* **WHAT THE EXERCISE ASKS**
Render every line below as a JSON list of strings, one string per line, omitting blank lines and leaving out the pictures.

* **SOURCE MATERIAL**

★ ★ ★ ★

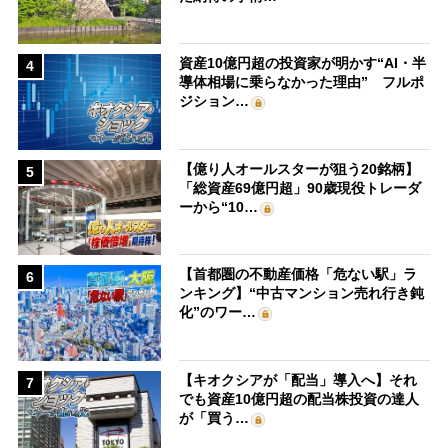
資産10億円超の投資家が明かす“AI・半
4
導体相場に乗らなかった理由” フルポ
ジション…
【億り人オールスターが狙う20銘柄】
5
「総資産69億円超」90歳現役トレーダ
ーから“10…
【首都圏の不動産価格「危ない駅」ラ
6
ンキング】“中古マンション売れ行き鈍
化”のワー…
【キオクシアが「配当」導入へ】それ
7
でも資産10億円超の配当株投資の達人
が「買う…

★ ★ ★ ★

* **FINAL ANSWER**
[
  "資産10億円超の投資家が明かす“AI・半",
  "4",
  "導体相場に乗らなかった理由” フルポ",
  "ジション…",
  "【億り人オールスターが狙う20銘柄】",
  "5",
  "「総資産69億円超」90歳現役トレーダ",
  "ーから“10…",
  "【首都圏の不動産価格「危ない駅」ラ",
  "6",
  "ンキング】“中古マンション売れ行き鈍",
  "化”のワー…",
  "【キオクシアが「配当」導入へ】それ",
  "7",
  "でも資産10億円超の配当株投資の達人",
  "が「買う…"
]